“My oath let me keep him,” said Countess in a peculiar voice.
“Are you a widow?” responded Ermine pityingly.
“Very likely,” was the short, dry answer.
Ermine asked no more. “Poor Countess!” was all she said.
“Don’t pity me for that,” replied the Jewess. “You had better know. We quarrelled, Ermine, over the boy, and at my own request he divorced me, and let me go. It was an easy choice to make—gold and down cushions on the one hand, love and the oath of God upon the other. I never missed the down cushions; and I think the child found my breast as soft as they would have been. I sold my jewels, and set up a little shop. We have had the blessing of the Holy One, to whom be praise!”
“That is a Jewish way of talking, is it not?” said Stephen, smiling. “I thought you were a Catholic now.”
“I am a Christian.
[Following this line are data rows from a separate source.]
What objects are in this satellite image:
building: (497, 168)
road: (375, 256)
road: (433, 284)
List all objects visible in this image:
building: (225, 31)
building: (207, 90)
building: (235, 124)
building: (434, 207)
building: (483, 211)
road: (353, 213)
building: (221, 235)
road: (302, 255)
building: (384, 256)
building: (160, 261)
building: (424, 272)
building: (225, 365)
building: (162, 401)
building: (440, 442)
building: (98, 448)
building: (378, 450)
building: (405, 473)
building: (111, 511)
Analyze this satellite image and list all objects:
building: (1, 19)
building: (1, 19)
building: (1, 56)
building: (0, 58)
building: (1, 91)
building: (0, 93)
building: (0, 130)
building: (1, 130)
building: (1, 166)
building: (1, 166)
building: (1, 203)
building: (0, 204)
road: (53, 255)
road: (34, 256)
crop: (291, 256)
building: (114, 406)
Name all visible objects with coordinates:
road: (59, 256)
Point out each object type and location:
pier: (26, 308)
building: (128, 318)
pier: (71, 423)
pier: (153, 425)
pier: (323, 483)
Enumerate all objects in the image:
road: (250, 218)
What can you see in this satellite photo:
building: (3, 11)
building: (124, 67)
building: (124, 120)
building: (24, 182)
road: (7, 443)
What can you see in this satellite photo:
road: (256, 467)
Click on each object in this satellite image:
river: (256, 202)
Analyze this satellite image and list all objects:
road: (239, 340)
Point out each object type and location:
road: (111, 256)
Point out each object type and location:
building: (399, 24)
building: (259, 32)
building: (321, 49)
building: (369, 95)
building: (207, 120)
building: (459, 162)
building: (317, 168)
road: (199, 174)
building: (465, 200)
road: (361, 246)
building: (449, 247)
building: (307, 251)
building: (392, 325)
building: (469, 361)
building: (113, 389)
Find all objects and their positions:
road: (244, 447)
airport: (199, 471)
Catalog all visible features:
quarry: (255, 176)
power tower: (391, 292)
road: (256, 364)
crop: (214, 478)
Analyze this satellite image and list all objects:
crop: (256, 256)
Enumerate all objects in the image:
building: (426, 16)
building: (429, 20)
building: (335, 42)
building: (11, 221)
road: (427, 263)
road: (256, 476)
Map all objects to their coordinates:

I know nothing about ‘Catholic’—unless the idols in the churches are Catholic, and with them I will have nought to do. Gerhardt never taught me to worship them, and Gerhardt’s book has never taught it either. I believe in the Lord my God, and His Son Jesus Christ, the Messiah of Israel: but these gilded vanities are abominations to me. Oh, why have ye Christian folk added your folly to God’s wisdom, and have held off the sons and daughters of Israel from faith in Messiah the King?”
“Ah, why, indeed!” echoed Ermine softly.
“Can you tell me anything of our old friends at Oxford?” asked Countess suddenly, after a moment’s pause.
“Yes, we heard of them from Leuesa, who married and came to live in London about six years ago,” said Stephen. “Your people were all well, Countess; your sister Regina has married Samuel, the nephew of your uncle Jurnet’s wife, and has a little family about her—one very pretty little maid, Leuesa told us, with eyes like yours.”